About your 'magic wand on SEO': hoe do you think Google actually prioritises? Do you think it's done manually? At random in case 'Google doesn't know'? Are there maybe some corrupt internal Googlers that accept money from anyone to boost their rankings?NO! OF COURSE NOT! Google's algorithms are man-coded rules on factors Google thinks are important. And by adding weights to each individual metrical score (including negative weights), an end result is produced for any given query: a SERP.And of course these factors and weights can be 'decompiled' by discrete simulation such as SEOmoz/Ben has done here; as long as you have roughly the same data as Google has and enough diskspace/memory and cpu power to do the math.
@Rand & Ben: excellent piece of work. Keep it up.
As a usability specialist, I think your advice in the second paragraph represents the real BS in our industry. Define for me, in any succinct or applicable way what "good content", "user friendly", and "useful product" mean.
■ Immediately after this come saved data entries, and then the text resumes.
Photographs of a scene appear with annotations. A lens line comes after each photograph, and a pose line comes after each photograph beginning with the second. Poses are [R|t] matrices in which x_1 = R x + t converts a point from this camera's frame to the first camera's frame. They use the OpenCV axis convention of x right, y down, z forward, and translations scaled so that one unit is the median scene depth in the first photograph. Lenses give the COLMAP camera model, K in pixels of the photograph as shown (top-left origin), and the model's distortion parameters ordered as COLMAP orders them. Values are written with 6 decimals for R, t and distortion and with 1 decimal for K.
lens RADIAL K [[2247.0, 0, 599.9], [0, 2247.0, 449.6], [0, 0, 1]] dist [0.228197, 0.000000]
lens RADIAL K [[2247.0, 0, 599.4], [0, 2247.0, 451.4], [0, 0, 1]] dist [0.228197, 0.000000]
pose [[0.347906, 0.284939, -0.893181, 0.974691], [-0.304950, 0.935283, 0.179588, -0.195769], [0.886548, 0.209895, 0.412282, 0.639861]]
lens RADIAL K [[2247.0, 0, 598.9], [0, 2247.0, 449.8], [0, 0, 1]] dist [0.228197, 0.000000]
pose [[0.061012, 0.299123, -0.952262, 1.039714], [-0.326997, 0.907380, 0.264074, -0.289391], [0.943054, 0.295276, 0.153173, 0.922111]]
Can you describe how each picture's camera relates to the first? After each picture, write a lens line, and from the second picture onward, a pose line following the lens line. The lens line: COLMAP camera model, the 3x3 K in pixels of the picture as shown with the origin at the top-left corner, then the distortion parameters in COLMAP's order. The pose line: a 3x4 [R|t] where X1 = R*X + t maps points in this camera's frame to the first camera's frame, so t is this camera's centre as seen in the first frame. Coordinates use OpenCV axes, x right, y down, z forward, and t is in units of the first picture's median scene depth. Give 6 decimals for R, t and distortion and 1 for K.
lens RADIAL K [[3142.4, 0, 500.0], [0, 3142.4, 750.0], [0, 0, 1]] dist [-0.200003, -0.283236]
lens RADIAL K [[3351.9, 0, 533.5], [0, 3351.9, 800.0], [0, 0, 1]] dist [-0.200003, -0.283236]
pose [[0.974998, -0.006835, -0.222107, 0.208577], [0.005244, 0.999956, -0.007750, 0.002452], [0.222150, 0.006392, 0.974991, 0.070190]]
People throw these useless truisms around as if they're actual advice, smile and nod at each other with smug satisfaction, and leave clients and business owners with absolutely nothing but frustration.
What Rand and Ben have provided here is hard, complex data. Putting it to work is tough, because building sites that rank is difficult. The same thing is true for usability and even content. There isn't a one-sized-fits-all formula. Real usability takes a ton of analysis, a complex understanding of your data, and the willingness to drop all of your assumptions and dig deep into the minds of your audience. By your logic, if I can't reduce SEO or usability down to a few bullet points, it must be nonsense. I can't explain neuroanatomy, high-energy physics, or microbiology in a Top 10 list, either, so I guess those are all crap, too.
I dunno gang. This "qualitycontent" comment reads more like a troll looking to be contentious.